Training a Custom Extraction Model to recognize special characters
I am trying to extract lexical information from scanned dictionary definitions such as:
The AI Document Intelligence's OCR utility works pretty well out of the box, but it has trouble with uncommon characters that appear frequently in my text, especially bullet points (often mistaken for periods or dashes) and pronunciation symbols (e.g. schwas and emphasis markers).
I labeled the keyword, pronunciation, and part of speech for each definition
and carefully edited the .ocr.json and the .labels.json fiiles for accuracy.
Here is the resulting training data set: https://seattlephysicstutor.com/documents/training-data.zip
The words appear correctly in the Document Intelligence Studio side bar.

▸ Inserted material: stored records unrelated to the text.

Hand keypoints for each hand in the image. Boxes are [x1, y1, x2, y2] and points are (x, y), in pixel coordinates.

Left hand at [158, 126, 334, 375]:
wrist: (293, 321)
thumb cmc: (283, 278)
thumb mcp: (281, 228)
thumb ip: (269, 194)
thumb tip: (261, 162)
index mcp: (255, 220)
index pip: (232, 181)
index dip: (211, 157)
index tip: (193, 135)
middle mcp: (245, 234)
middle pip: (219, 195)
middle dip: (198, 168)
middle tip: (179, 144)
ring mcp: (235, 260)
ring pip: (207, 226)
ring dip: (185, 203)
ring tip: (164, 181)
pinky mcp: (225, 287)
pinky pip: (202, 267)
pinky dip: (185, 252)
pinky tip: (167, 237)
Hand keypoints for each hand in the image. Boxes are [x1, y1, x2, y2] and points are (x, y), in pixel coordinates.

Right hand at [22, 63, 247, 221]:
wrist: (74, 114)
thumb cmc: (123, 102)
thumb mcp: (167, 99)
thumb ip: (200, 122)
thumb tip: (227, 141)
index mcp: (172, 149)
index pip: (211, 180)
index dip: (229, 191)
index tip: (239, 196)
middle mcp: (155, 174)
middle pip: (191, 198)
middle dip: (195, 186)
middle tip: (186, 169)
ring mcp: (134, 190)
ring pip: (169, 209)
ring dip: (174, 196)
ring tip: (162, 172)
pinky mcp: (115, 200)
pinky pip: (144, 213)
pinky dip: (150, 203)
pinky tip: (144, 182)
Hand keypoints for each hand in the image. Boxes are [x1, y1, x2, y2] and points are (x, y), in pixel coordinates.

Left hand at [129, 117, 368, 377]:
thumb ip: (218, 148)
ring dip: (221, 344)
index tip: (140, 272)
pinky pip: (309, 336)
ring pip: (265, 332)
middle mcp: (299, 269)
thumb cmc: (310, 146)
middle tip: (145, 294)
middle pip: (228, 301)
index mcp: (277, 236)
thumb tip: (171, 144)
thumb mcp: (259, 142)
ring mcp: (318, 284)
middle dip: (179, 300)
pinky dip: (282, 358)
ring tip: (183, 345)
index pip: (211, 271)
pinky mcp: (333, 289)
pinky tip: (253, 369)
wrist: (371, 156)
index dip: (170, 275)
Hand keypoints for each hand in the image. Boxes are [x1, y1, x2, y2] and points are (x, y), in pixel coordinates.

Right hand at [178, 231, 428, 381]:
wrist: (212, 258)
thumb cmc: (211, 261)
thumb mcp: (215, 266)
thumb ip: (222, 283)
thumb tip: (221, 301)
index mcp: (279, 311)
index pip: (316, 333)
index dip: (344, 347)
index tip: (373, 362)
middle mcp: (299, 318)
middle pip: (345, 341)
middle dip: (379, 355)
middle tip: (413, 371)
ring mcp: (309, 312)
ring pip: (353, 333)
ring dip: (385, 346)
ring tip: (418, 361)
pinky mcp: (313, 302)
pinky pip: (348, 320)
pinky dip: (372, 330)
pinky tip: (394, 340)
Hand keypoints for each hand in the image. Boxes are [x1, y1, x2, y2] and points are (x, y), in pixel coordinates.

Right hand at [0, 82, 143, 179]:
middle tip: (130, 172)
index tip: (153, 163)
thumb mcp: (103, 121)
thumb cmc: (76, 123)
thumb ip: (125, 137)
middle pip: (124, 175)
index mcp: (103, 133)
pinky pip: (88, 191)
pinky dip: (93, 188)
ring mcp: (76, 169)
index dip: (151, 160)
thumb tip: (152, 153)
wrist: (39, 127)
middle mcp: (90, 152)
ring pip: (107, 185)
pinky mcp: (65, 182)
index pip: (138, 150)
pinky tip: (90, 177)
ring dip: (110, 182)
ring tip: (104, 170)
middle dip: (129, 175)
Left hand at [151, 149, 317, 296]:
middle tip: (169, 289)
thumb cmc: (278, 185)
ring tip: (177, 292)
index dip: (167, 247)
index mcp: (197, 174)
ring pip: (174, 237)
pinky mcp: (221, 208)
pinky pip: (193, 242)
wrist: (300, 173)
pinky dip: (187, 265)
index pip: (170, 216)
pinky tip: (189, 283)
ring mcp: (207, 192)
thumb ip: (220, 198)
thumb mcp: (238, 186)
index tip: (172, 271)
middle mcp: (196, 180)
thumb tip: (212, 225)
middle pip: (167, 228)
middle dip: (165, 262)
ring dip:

I click "Train" and am told that the process completed successfully. However no matter how many variations I use in my training set (I've tried full pages, dictionary entries like the one above, and keyword/pronunciation pairs) the result is never any better than the default (untrained) OCR.
For example, if I test another dictionary entry, I might get something like this:
It seems like the model has completely ignored all the training data. In particular the AI never recognizes a single schwa (ə) or emphasis (′) character.
It isn't especially important to me if the labeling correctly identifies the parts of the entry (I can parse that later on my own later if necessary), but I do need the accuracy of the individual characters to be better. Am I doing something wrong? Or are special characters something that custom models are not designed to handle?